Computing tags requires parsing .hgtags for all heads. Mercurial
therefore keeps a cache to efficiently find the .hgtags version of a
revision without having to parse the manifest, but this cache is
computed lazily and often incomplete.
The new implementation of the test works a lot more like the
revbranchcache and updates the cache in two stages:
(1) When a new changeset is added, check if .hgtags is touched. The
common case is that it didn't change and it is therefore inherited from
the parent. Now the parent might not be fully resolved yet (missing
manifest), so just keep a dictionary mapping to the parent revision that
potentially touched it.
(2) At the end of the transaction, resolve entries before writing the
cache to disk. At this point, manifests are all known, so they can be
parsed as necessary. The fast path here is reading just the delta, but
this doesn't necessarily answer the question, since the delta could have
been to a non-parent.
If the cache logic hits an invalid or missing node, it will recheck all
nodes.
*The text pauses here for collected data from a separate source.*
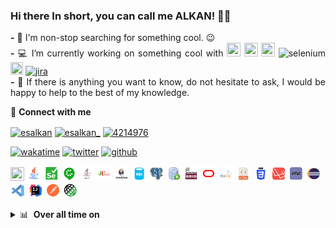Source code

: ### Hi there In short, you can call me ALKAN! 👋😉
   <p align="justify">
   <strong>-</strong> 🔭 I'm non-stop searching for something cool. 😉 <br />
   <strong>-</strong> 💻 I’m currently working on something cool with <img src="https://cdn.jsdelivr.net/gh/devicons/devicon/icons/dot-net/dot-net-original-wordmark.svg" width="22" height="22"/> <img src="https://cdn.jsdelivr.net/gh/devicons/devicon/icons/java/java-original-wordmark.svg" width="22" height="22"/> <img src="https://cdn.jsdelivr.net/gh/devicons/devicon/icons/python/python-original-wordmark.svg" width="22" height="22"/> <img src="https://raw.githubusercontent.com/detain/svg-logos/780f25886640cef088af994181646db2f6b1a3f8/svg/selenium-logo.svg" alt="selenium" width="20" height="20"/> <img src="https://cdn.jsdelivr.net/gh/devicons/devicon/icons/laravel/laravel-plain-wordmark.svg" width="20" height="20"/> <a href="https://www.atlassian.com" target="_blank"> <img src="https://wac-cdn-2.atlassian.com/image/upload/f_auto,q_auto/dam/jcr:e0cedee5-a180-40ad-b7c3-a66d6e60f483/jira-app-adg3.svg?cdnVersion=211" alt="jira" width="22" height="22" /></a><br />
   <strong>-</strong> 💬 If there is anything you want to know, do not hesitate to ask, I would be happy to help to the best of my knowledge.<br />
   </p>

🔗 <strong>Connect with me</strong>
<p align="left">
<a href="https://dev.to/esalkan" target="blank"><img align="center" src="https://cdn.jsdelivr.net/npm/simple-icons@3.0.1/icons/dev-dot-to.svg" alt="esalkan" height="30" width="40" /></a>
<a href="https://twitter.com/esalkan_" target="blank"><img align="center" src="https://raw.githubusercontent.com/rahuldkjain/github-profile-readme-generator/master/src/images/icons/Social/twitter.svg" alt="esalkan_" height="30" width="40" /></a>
<a href="https://stackoverflow.com/users/17214130/esalkan" target="blank"><img align="center" src="https://raw.githubusercontent.com/rahuldkjain/github-profile-readme-generator/master/src/images/icons/Social/stack-overflow.svg" alt="4214976" height="30" width="40" /></a>

[![wakatime](https://wakatime.com/badge/user/71228768-2c3b-4caf-acf5-ca89de14fc6c.svg)](https://wakatime.com/badge/user/71228768-2c3b-4caf-acf5-ca89de14fc6c.svg)
[![twitter](https://img.shields.io/twitter/follow/esalkan_?label=followers&logo=twitter&color=%23007ec6&style=plastic)](https://twitter.com/esalkan_)
[![github](https://img.shields.io/github/followers/esalkan?logo=github&style=plastic)](https://github.com/esalkan?tab=followers)
<br />
<p align="left"> 
   <img src="https://cdn.jsdelivr.net/gh/devicons/devicon/icons/dot-net/dot-net-original-wordmark.svg" width="22" height="22"/>
   <img src="https://github.com/esalkan/esalkan/blob/master/assets/java-icon.png" width="24 height="24"> 
   <img src="https://github.com/esalkan/esalkan/blob/master/assets/selenium-icon.png" width="24 height="24"> 
   <img src="https://github.com/esalkan/esalkan/blob/master/assets/cucumber-icon.png" width="24 height="24"> 
   <img src="https://github.com/esalkan/esalkan/blob/master/assets/testng-icon.png" width="24 height="24"> 
   <img src="https://github.com/esalkan/esalkan/blob/master/assets/junit-icon.png" width="24 height="24"> 
   <img src="https://github.com/esalkan/esalkan/blob/master/assets/jenkins-icon.png" width="24 height="24"> 
   <img src="https://github.com/esalkan/esalkan/blob/master/assets/sql-icon.png" width="24 height="24"> 
   <img src="https://github.com/esalkan/esalkan/blob/master/assets/postgreqsl-icon.png" width="24 height="24"> 
   <img src="https://github.com/esalkan/esalkan/blob/master/assets/sqldeveloper-icon.png" width="24 height="24"> 
   <img src="https://github.com/esalkan/esalkan/blob/master/assets/selenium-grid-icon.png" width="24 height="24"> 
   <img src="https://github.com/esalkan/esalkan/blob/master/assets/oracle-icon.png" width="24 height="24"> 
   <img src="https://github.com/esalkan/esalkan/blob/master/assets/mysql-icon.png" width="24 height="24"> 
   <img src="https://github.com/esalkan/esalkan/blob/master/assets/html-icon.png" width="24 height="24"> 
   <img src="https://github.com/esalkan/esalkan/blob/master/assets/css-icon.png" width="24 height="24"> 
   <img src="https://github.com/esalkan/esalkan/blob/master/assets/laravel-icon.png" width="24 height="24"> 
   <img src="https://github.com/esalkan/esalkan/blob/master/assets/php-icon.png" width="24 height="24"> 
   <img src="https://github.com/esalkan/esalkan/blob/master/assets/eclipse-icon.png" width="24 height="24"> 
   <img src="https://github.com/esalkan/esalkan/blob/master/assets/vscode-icon.png" width="24 height="24"> 
   <img src="https://github.com/esalkan/esalkan/blob/master/assets/intellij-icon.png" width="24 height="24"> 
   <img src="https://github.com/esalkan/esalkan/blob/master/assets/postman-icon.png" width="24 height="24"> 
   <img src="https://github.com/esalkan/esalkan/blob/master/assets/restassured-icon.png" width="24 height="24"> 
</p>
                                                                                                              
<details>  
   <summary>📊 &nbsp;<strong>Over all time on</strong> </summary>
   <p align="left">
      <a href="https://wakatime.com/share/@esalkan/bffeb873-8ae8-468b-af3c-51e9246c314a.svg"><img src="https://wakatime.com/share/@esalkan/bffeb873-8ae8-468b-af3c-51e9246c314a.svg" width="40%"></a>
      <a href="https://wakatime.com/share/@esalkan/0f419af0-edc5-4c65-83de-4c5439d83b3f.svg"><img src="[https://wakatime.com/share/@esalkan/22e3ddf9-22d7-4fa2-ace8-c58f1e50d762.svg](https://wakatime.com/share/@esalkan/0f419af0-edc5-4c65-83de-4c5439d83b3f.svg)https://wakatime.com/share/@esalkan/0f419af0-edc5-4c65-83de-4c5439d83b3f.svg" width="40%"></a>
      
   </p>
</details>
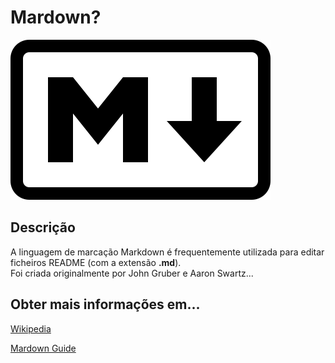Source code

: ﻿# Mardown?

![Markdown](Markdown-mark.svg "Markdown")

## Descrição

A linguagem de marcação Markdown é frequentemente utilizada para editar ficheiros README (com a extensão **.md**).  
Foi criada originalmente por John Gruber e Aaron Swartz...

## Obter mais informações em...

[Wikipedia](https://pt.wikipedia.org/wiki/Markdown)

[Mardown Guide](https://www.markdownguide.org/basic-syntax/)
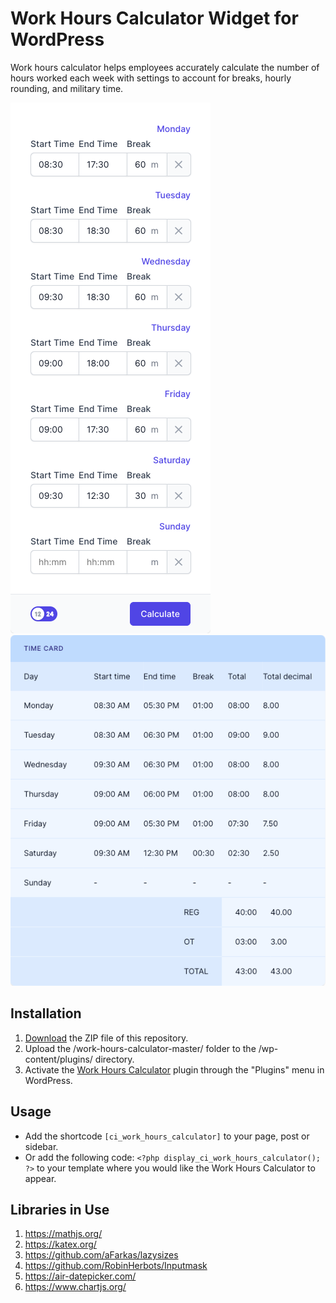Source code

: # Work Hours Calculator Widget for WordPress

Work hours calculator helps employees accurately calculate the number of hours worked each week with settings to account for breaks, hourly rounding, and military time.

![Work Hours Calculator Input Form](/assets/images/screenshot-1.png "Work Hours Calculator Input Form")
![Work Hours Calculator Calculation Results](/assets/images/screenshot-2.png "Work Hours Calculator Calculation Results")

## Installation

1. [Download](https://github.com/pub-calculator-io/age-calculator/archive/refs/heads/master.zip) the ZIP file of this repository.
2. Upload the /work-hours-calculator-master/ folder to the /wp-content/plugins/ directory.
3. Activate the [Work Hours Calculator](https://www.calculator.io/work-hours-calculator/ "Work Hours Calculator Homepage") plugin through the "Plugins" menu in WordPress.

## Usage
* Add the shortcode `[ci_work_hours_calculator]` to your page, post or sidebar.
* Or add the following code: `<?php display_ci_work_hours_calculator(); ?>` to your template where you would like the Work Hours Calculator to appear.

## Libraries in Use
1. https://mathjs.org/
2. https://katex.org/
3. https://github.com/aFarkas/lazysizes
4. https://github.com/RobinHerbots/Inputmask
5. https://air-datepicker.com/
6. https://www.chartjs.org/
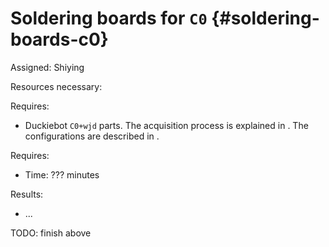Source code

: # Soldering boards for `C0` {#soldering-boards-c0}

Assigned: Shiying

<div class='requirements' markdown="1">

Resources necessary:

Requires: 
- Duckiebot `C0+wjd` parts.
The acquisition process is explained in [](#acquiring-parts-c0).
The configurations are described in [](#duckiebot-configurations).

Requires: 
- Time: ??? minutes

Results:

- ...

TODO: finish above

</div>

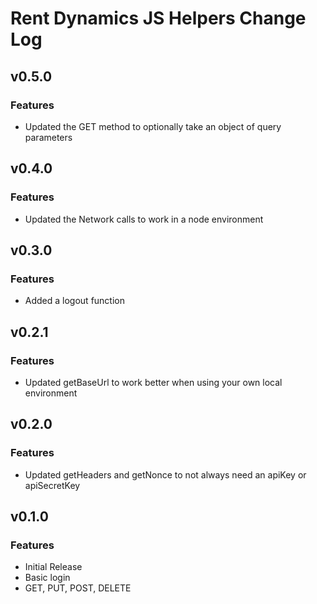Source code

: # Rent Dynamics JS Helpers Change Log


## v0.5.0
### Features
 * Updated the GET method to optionally take an object of query parameters

## v0.4.0
### Features
 * Updated the Network calls to work in a node environment

## v0.3.0
### Features
 * Added a logout function

## v0.2.1
### Features
 * Updated getBaseUrl to work better when using your own local environment

## v0.2.0
### Features
 * Updated getHeaders and getNonce to not always need an apiKey or apiSecretKey

## v0.1.0
### Features
 * Initial Release
 * Basic login
 * GET, PUT, POST, DELETE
This is a bit more expensive, but simplifies the logic and avoids
recursions. This penalty is normally hit only once, but read-only
clients should run debugupdatecaches once and after strips. The
rewritten version no longer uses a separate missing item. This matters
only if a node with 32bit leading nulls exist other than the nullid, but
that is as likely as 32bit leading ones with the old code.
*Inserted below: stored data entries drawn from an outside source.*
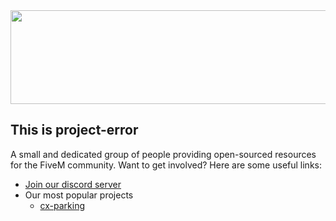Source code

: <div align="center">
    <img width="600" height="150" src="https://i.ibb.co/wsRGhdK/project-codex.jpg">
</div>

## This is project-error

A small and dedicated group of people providing open-sourced resources for the FiveM community.  Want to get involved? Here are some useful links:

* [Join our discord server](https://discord.gg/y8AjKeAUYX)
* Our most popular projects
  * [cx-parking](https://github.com/project-codex/cx-parking)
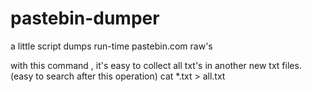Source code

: # pastebin-dumper
a little script dumps run-time pastebin.com raw's

with this command , it's easy to collect all txt's in another new txt files. (easy to search after this operation)
  cat *.txt > all.txt
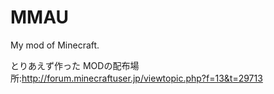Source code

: # MMAU
My mod of Minecraft.

とりあえず作った
MODの配布場所:http://forum.minecraftuser.jp/viewtopic.php?f=13&t=29713
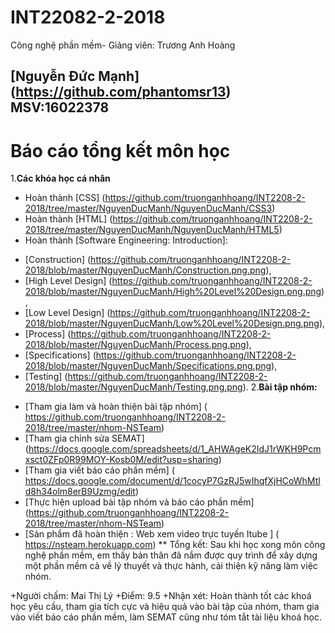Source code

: ﻿# INT22082-2-2018
Công nghệ phần mềm- Giảng viên: Trương Anh Hoàng
## [Nguyễn Đức Mạnh] (https://github.com/phantomsr13) MSV:16022378
# Báo cáo tổng kết môn học
1.**Các khóa học cá nhân**
- Hoàn thành [CSS] (https://github.com/truonganhhoang/INT2208-2-2018/tree/master/NguyenDucManh/NguyenDucManh/CSS3)
- Hoàn thành [HTML] (https://github.com/truonganhhoang/INT2208-2-2018/tree/master/NguyenDucManh/NguyenDucManh/HTML5)
- Hoàn thành [Software Engineering: Introduction]:
+ [Construction] (https://github.com/truonganhhoang/INT2208-2-2018/blob/master/NguyenDucManh/Construction.png.png),
+ [High Level Design] (https://github.com/truonganhhoang/INT2208-2-2018/blob/master/NguyenDucManh/High%20Level%20Design.png.png),
+ [Low Level Design] (https://github.com/truonganhhoang/INT2208-2-2018/blob/master/NguyenDucManh/Low%20Level%20Design.png.png), 
+ [Process] (https://github.com/truonganhhoang/INT2208-2-2018/blob/master/NguyenDucManh/Process.png.png), 
+ [Specifications] (https://github.com/truonganhhoang/INT2208-2-2018/blob/master/NguyenDucManh/Specifications.png.png), 
+ [Testing] (https://github.com/truonganhhoang/INT2208-2-2018/blob/master/NguyenDucManh/Testing.png.png).
2.**Bài tập nhóm:**
- [Tham gia làm và hoàn thiện bài tập nhóm] ( https://github.com/truonganhhoang/INT2208-2-2018/tree/master/nhom-NSTeam)
- [Tham gia chỉnh sửa SEMAT] (https://docs.google.com/spreadsheets/d/1_AHWAgeK2IdJ1rWKH9Pcmxsct0ZFp0R99MOY-Kosb0M/edit?usp=sharing)
- [Tham gia viết báo cáo phần mềm] ( https://docs.google.com/document/d/1cocyP7GzRJ5wIhqfXjHCoWhMtld8h34olm8erB9Uzmg/edit)
- [Thực hiện upload bài tập nhóm và báo cáo phần mềm] (https://github.com/truonganhhoang/INT2208-2-2018/tree/master/nhom-NSTeam)
- [Sản phẩm đã hoàn thiện : Web xem video trực tuyến Itube ] ( https://nsteam.herokuapp.com)
** Tổng kết: Sau khi học xong môn công nghệ phần mềm, em thấy bản thân đã nắm được quy trình để xây dựng một phần mềm cả về lý thuyết và thực hành, cải thiện kỹ năng làm việc nhóm.


+Người chấm: Mai Thị Lý
 +Điểm: 9.5
 +Nhận xét: Hoàn thành tốt các khoá học yêu cầu, tham gia tích cực và hiệu quả vào bài tập của nhóm, tham gia vào viết báo cáo phần mềm, làm SEMAT cũng như tóm tắt tài liệu khoá học.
Extend verification has the .hgtags file node at least exists. It
doesn't create a measurable difference for the rebuild time for a tag
heavy repository.
The code structure of the tag prepares for mmap access to the cache
file. The only in-place operation is append and that verifies the old
file size and is only used if nothing else changed.
Could you please use a more descriptive variable name? To me, a small comment would go a long way on clarifying the semantics of some of the less obvious ones (all the more for when the code evolves).